The famous 70 hours/week work debate!


I vividly recall my initial work experience in Europe. I was stationed at our partner office in Helsinki during the harsh winter months of January and February, where temperatures dropped to -15 degrees. The office demanded everyone’s presence by 8:00 AM. It was a routine of grabbing coffee mugs while exchanging nods and greetings, followed by a quiet ambience occasionally disrupted by the buzz of phones and the tapping of keyboards.

If a group discussion was necessary, it was prearranged with a set agenda. Colleagues would sporadically communicate through short messages or emails on our internal messenger for inquiries. By 5 PM, as a few left, the workplace would gradually empty while the outside world remained freezing. However, inside, the office was warm and tranquil.

At the end of each day, I consistently felt an immense sense of satisfaction and contentment. It seemed as though I had accomplished a lot more than I anticipated.

In contrast to the structured and focused environment of the European office, the setting back at our office in India was entirely different. Upon arrival, the initial half-hour was spent settling in. Colleagues would often take breaks for coffee, tea, or smoke, and although I didn’t smoke, I joined them to ensure I wasn’t excluded from office discussions due to peer pressure.

There was hardly an hour of uninterrupted desk time before the lunch break, followed by strolls. Attempting to settle back into work in the afternoon was frequently disrupted by colleagues approaching for various concerns or conversations, derailing the planned work. Around 4 PM, a group from the office would call for a break, but it would take 15 to 30 minutes before the break commenced as everyone gathered.

This cycle persisted until one realized that the crucial tasks for the day were far from complete, compelling individuals to extend their working hours, often pressuring the respective teams to stay back. Many would leave work complaining about the pressure and the unhealthy work environment. These distractions were just one example among numerous daily occurrences that had become accepted as a norm in the way the world operates.

We charged clients 40-45 hours per week, yet our team dedicated over 60 hours weekly, even on Saturdays. However, the actual productive or billable work amounted to only 40 hours. Internally, it was widely acknowledged that productivity standards in the West and India differed significantly.

Narayan Murthy addresses this exact issue. Instead of instantly reacting and getting caught up in mere one-liners, I urge everyone to respect the speaker for his experience and wisdom and listen to the entire interview. The focal point here is productivity. Murthy also discussed corruption and the importance of making timely decisions. To progress as a nation, he emphasizes the need to collectively reevaluate our efficiency from the grassroots level to the governance level.

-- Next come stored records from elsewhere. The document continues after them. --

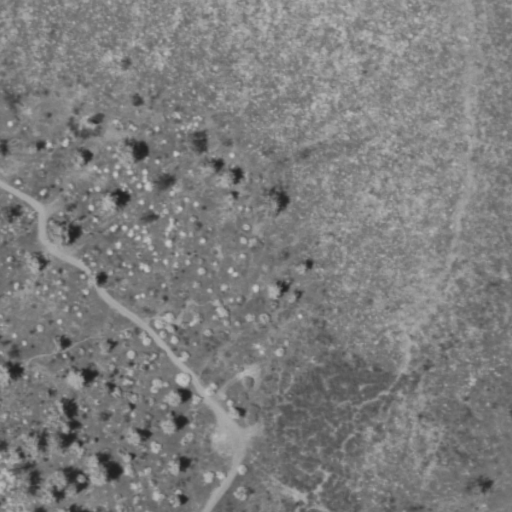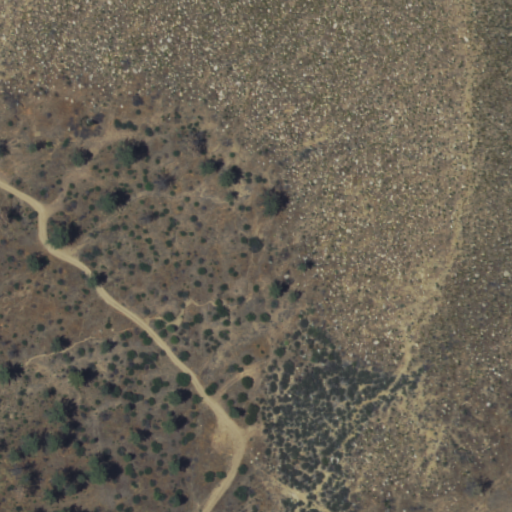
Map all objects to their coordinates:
road: (120, 308)
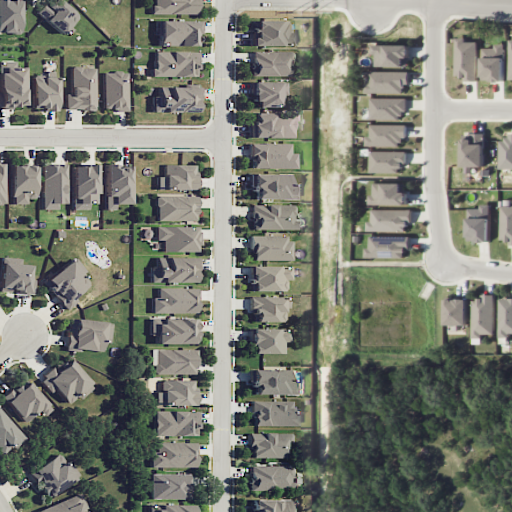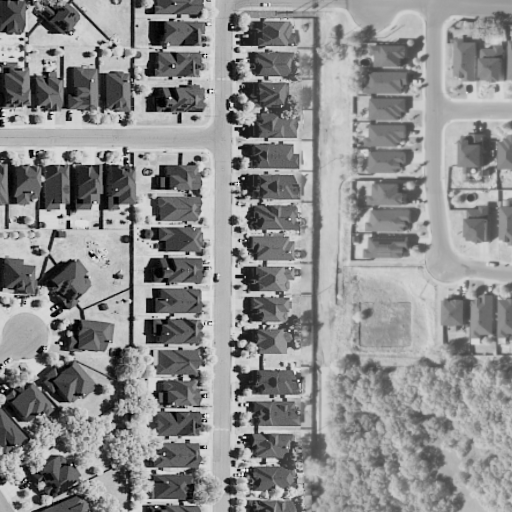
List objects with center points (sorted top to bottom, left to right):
road: (487, 1)
road: (369, 5)
building: (173, 6)
building: (58, 15)
building: (9, 16)
building: (175, 32)
building: (270, 33)
building: (391, 55)
building: (465, 59)
building: (510, 60)
building: (173, 63)
building: (271, 63)
building: (492, 63)
building: (387, 81)
building: (10, 84)
building: (80, 88)
building: (114, 90)
building: (43, 92)
building: (266, 93)
building: (174, 99)
building: (387, 108)
road: (472, 111)
building: (272, 125)
road: (432, 131)
building: (386, 134)
road: (111, 138)
building: (506, 152)
building: (271, 155)
building: (474, 157)
building: (387, 161)
building: (176, 178)
building: (1, 183)
building: (21, 183)
building: (51, 185)
building: (82, 185)
building: (115, 185)
building: (272, 186)
building: (388, 194)
building: (175, 208)
building: (273, 217)
building: (390, 220)
building: (478, 223)
building: (506, 223)
building: (175, 238)
building: (388, 246)
building: (270, 248)
road: (221, 256)
road: (477, 268)
building: (172, 270)
building: (14, 276)
building: (267, 277)
building: (65, 283)
building: (173, 300)
building: (266, 308)
building: (457, 311)
building: (483, 316)
building: (505, 317)
building: (171, 330)
building: (86, 334)
building: (267, 340)
road: (13, 347)
building: (172, 361)
building: (65, 381)
building: (271, 382)
building: (174, 393)
building: (25, 401)
building: (272, 413)
building: (174, 423)
building: (8, 435)
building: (270, 445)
building: (172, 454)
building: (50, 475)
building: (269, 477)
building: (169, 485)
building: (65, 505)
building: (268, 505)
building: (169, 507)
road: (1, 509)
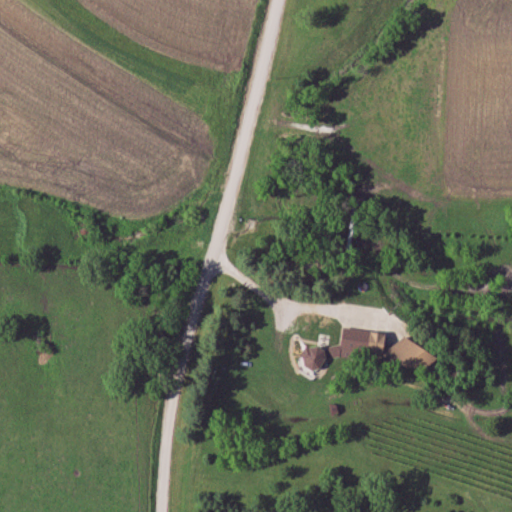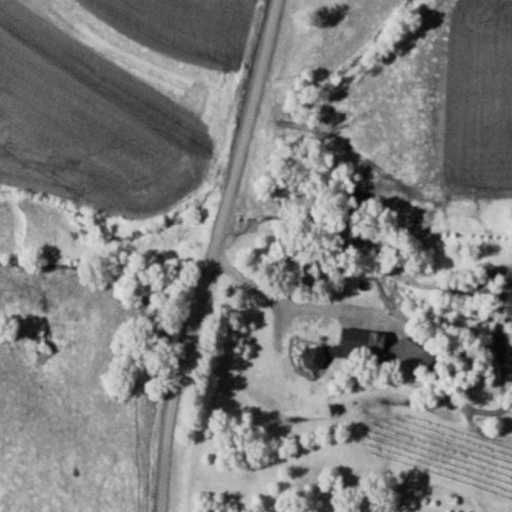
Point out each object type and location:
road: (203, 254)
building: (378, 347)
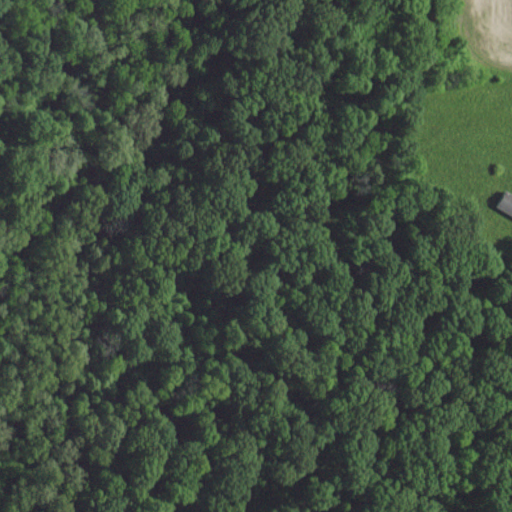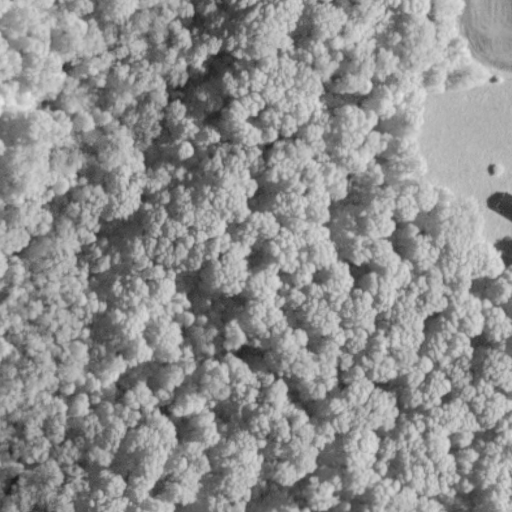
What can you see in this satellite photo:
building: (505, 202)
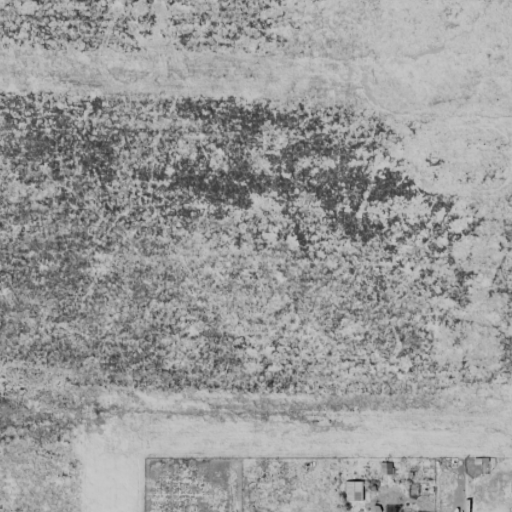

In my current role within creative services, we don’t bill clients based on hourly rates. Our gauge of daily productivity revolves around prioritizing client needs. However, amid the ongoing discussion about working hours, I watched the interview in its entirety before feeling compelled to articulate these thoughts. It became evident that culturally, not just in my workplace but in many Indian work environments, similar habits have been cultivated concerning breaks, wasting office time, and individual productivity.

Regarding the aspect of well-being, our overall quality of life and mental health hinges on the harmony we establish with ourselves and our surroundings. Whether in our professional or personal lives, a fully engaged, albeit overworked day, tends to be more fulfilling than leaving early without having accomplished any productive work. The quantity of hours becomes irrelevant when we genuinely enjoy and are passionate about what we do, tapping into our creativity and honing our skills to the best of our abilities at work.

In their pursuit of striking this balance before achieving this harmony, the younger generation is inadvertently causing personal distress while impeding the collective output of the team and the company.

I align with Mr. Murthy’s sentiments and encourage the drive to propel the younger generation beyond their limits and standards. This collective effort is the pathway towards constructing formidable enterprises and fostering a stronger economy for our nation.